Posted by Roo on December 31, 2001, at 10:18:39

I had a really fun date with a guy I think I could really
like last night, and it left me feeling excited, but
neurotic. One of the things that triggered my negative
thoughts was he asked me "So are you happy being you?" or
something like that, and I was like "whoa....where did that
come from?" and then I felt a little defensive inside
because on some level I felt like if I answered "No,
a lot of times I'm not and I struggle with depression
pretty regularly" then I would be DISQUALIFIED, so to
speak. And yet you don't want to mention something like
that on the first date. I just ended up saying "I don't
know...I don't like to feel like I have to be Ms. Mary Sunshine
all the time or anything like that", and he said he didn't
really mean it like that, just was I basically at peace with
myself. Well. Gosh. I just said "sometimes I am and sometimes
I'm not". Which is a pretty honest answer. It just left me
with that horrible fear in the pit of my stomach that I
will be rejected because of this illness. That if he really
wants someone who's basically at peace with himself...I might
not fit the bill. I do have mood swings. I can get into negative
spaces. But to some degree...doesn't everyone? I guess having
depression, I might more than the average person. So I go back
and forth with this shit in my head, can't sleep, I guess the
bottom line is, he either accepts me the way I am or he doesn't
and I don't really have any control over that. But it's also
still so new and I don't want to get all bogged down in these
serious issues when we should just be having fun and getting to
know each other. God I feel neurotic. Now I'm afraid I'm going
to fuck everything up just because I'm neurotic....
Arugh. Anyone relate? Do tell!

 

Re: Had a fun date but I'm feeling Neurotic!

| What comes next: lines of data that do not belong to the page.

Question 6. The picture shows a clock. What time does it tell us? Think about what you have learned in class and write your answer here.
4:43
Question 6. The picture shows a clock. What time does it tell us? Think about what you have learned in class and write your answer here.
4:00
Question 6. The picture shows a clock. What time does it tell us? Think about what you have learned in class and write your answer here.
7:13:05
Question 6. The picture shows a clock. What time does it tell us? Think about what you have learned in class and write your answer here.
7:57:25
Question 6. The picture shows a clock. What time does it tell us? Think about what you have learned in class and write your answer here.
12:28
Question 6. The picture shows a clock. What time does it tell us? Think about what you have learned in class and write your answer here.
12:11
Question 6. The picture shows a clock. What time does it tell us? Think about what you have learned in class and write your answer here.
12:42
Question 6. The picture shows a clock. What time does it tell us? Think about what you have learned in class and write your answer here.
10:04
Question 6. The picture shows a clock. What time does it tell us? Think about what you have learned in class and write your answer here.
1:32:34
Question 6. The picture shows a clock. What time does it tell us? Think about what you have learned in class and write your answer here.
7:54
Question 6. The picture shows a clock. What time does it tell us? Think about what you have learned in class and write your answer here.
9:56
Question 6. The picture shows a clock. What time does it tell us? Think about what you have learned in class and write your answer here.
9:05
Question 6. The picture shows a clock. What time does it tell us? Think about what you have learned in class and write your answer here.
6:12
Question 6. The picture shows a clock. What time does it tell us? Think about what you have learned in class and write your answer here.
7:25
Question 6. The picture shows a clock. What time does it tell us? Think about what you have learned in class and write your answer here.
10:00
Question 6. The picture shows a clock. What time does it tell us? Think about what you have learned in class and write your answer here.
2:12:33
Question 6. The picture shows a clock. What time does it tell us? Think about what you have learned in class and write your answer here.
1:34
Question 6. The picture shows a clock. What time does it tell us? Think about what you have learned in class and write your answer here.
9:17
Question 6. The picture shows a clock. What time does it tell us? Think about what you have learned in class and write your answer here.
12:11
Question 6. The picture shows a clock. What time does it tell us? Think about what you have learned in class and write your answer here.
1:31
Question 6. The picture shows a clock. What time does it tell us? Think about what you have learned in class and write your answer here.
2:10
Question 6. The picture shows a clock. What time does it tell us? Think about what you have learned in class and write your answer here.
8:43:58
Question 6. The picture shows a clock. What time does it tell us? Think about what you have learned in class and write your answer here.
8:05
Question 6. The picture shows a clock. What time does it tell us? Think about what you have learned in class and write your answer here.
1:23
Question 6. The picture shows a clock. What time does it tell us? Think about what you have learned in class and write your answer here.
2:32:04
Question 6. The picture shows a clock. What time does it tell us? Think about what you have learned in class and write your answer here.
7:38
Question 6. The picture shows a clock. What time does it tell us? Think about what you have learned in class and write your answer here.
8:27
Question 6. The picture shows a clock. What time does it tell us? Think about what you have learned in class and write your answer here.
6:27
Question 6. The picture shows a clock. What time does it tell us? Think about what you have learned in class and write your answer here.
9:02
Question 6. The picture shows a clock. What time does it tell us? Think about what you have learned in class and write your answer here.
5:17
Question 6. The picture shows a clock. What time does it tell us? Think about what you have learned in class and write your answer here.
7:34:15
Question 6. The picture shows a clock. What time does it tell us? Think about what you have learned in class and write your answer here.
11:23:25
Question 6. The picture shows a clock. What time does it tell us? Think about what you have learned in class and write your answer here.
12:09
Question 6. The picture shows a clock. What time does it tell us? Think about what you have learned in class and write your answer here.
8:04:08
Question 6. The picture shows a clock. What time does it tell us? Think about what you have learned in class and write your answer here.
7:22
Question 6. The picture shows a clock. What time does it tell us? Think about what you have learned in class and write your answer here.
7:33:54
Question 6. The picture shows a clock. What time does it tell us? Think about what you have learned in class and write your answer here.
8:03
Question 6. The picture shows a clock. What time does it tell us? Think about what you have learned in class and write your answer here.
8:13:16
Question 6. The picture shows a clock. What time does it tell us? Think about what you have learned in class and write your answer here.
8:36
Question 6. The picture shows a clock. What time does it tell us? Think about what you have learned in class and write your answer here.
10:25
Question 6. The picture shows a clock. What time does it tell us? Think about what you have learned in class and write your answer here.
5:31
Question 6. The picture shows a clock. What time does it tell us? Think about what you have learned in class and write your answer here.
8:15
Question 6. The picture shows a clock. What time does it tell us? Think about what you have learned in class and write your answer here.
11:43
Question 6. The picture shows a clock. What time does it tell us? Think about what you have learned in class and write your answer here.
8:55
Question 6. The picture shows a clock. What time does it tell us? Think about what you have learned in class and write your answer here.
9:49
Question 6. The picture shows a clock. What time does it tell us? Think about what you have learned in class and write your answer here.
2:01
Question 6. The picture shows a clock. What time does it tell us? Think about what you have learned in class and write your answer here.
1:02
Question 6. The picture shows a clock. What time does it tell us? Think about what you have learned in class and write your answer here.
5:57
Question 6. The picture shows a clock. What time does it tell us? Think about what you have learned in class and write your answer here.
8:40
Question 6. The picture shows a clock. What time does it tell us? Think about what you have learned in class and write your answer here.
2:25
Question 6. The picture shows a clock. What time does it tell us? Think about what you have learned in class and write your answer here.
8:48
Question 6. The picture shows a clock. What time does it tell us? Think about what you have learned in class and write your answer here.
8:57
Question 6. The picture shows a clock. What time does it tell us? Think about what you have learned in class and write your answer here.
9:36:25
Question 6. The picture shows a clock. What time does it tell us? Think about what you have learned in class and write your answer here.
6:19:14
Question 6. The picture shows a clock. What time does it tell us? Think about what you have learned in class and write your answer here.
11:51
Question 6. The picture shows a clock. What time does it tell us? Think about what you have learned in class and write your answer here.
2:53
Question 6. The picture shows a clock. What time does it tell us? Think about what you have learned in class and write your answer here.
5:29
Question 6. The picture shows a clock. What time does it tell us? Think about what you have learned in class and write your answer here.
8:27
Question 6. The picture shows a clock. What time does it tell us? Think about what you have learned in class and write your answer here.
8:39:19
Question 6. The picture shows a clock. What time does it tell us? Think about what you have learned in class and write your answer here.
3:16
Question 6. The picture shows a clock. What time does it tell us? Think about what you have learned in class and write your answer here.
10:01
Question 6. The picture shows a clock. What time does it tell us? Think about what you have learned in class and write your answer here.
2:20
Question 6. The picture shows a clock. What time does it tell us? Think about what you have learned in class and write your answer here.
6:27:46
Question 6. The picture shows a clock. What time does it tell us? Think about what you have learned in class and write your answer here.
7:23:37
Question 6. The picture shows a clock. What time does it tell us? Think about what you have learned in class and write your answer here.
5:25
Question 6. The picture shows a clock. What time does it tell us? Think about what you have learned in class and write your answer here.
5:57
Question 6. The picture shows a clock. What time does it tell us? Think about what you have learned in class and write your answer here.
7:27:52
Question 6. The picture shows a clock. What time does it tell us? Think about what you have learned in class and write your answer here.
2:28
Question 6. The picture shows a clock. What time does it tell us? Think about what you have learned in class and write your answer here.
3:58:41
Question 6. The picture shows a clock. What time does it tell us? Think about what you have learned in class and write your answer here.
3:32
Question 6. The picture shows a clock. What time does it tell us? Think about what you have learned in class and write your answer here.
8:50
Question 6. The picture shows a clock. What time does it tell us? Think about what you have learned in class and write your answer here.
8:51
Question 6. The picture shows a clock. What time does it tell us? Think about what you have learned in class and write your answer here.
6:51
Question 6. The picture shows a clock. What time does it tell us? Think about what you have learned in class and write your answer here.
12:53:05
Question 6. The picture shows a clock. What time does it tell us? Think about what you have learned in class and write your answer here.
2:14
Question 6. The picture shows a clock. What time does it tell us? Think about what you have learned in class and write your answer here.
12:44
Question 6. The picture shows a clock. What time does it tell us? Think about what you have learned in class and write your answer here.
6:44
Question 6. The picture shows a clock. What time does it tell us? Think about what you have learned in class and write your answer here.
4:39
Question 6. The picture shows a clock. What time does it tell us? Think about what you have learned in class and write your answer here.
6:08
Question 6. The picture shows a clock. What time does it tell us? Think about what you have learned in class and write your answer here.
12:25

Posted by Greg A. on January 1, 2002, at 13:21:34

In reply to Had a fun date but I'm feeling Neurotic!, posted by Roo on December 31, 2001, at 10:18:39

Hey Roo!

Guys usually don't pose questions like that unless the person genuinely interests them. Stick with the generic answers until you see more, and then decide how much dislosure he is ready for and how much you are prepared to reveal.
As to neurotic - who isn't???

Greg

 

Re: Had a fun date but I'm feeling Neurotic! Greg

Posted by Roo on January 2, 2002, at 11:02:06

In reply to Re: Had a fun date but I'm feeling Neurotic!, posted by Greg A. on January 1, 2002, at 13:21:34

Thanks Greg--for the perspective. It really helps
to have a guy's perspective. He keeps asking me
out so he must like me. Plus, from what I gather
he's pretty neurotic too. Probably a better word
is complex.

 

Re: Had a fun date but I'm feeling Neurotic! » Roo

Posted by shellir on January 2, 2002, at 12:20:38

In reply to Re: Had a fun date but I'm feeling Neurotic! Greg, posted by Roo on January 2, 2002, at 11:02:06

> Thanks Greg--for the perspective. It really helps
> to have a guy's perspective. He keeps asking me
> out so he must like me. Plus, from what I gather
> he's pretty neurotic too. Probably a better word
> is complex.


Hi Roo,

I'm going to get on the bandwagon with Greg. I think giving simple but truthful answers like you did, keeps things honest, yet on a good light note. I have felt for most of my adult life (minus some very very bad periods), that the assets of my "complexity" make up for the deficits, in terms of having people like me and love me.

Shelli

 

Re: Had a fun date but I'm feeling Neurotic! » Roo

Posted by wendy b. on January 2, 2002, at 14:38:27

In reply to Re: Had a fun date but I'm feeling Neurotic! Greg, posted by Roo on January 2, 2002, at 11:02:06

> Thanks Greg--for the perspective. It really helps
> to have a guy's perspective. He keeps asking me
> out so he must like me. Plus, from what I gather
> he's pretty neurotic too. Probably a better word
> is complex.

... and then you'll find out he's been in major psychotherapy and is on a complex psychopharmaceutical cocktail... or something like that!

My advice, for what it's worth (not a hell of a lot!), is to hang tight, like the others have said. It's not that you're keeping something from him, but you have to feel comfortable, and you have to be able to trust. You don't know if you can trust a person after just a few dates.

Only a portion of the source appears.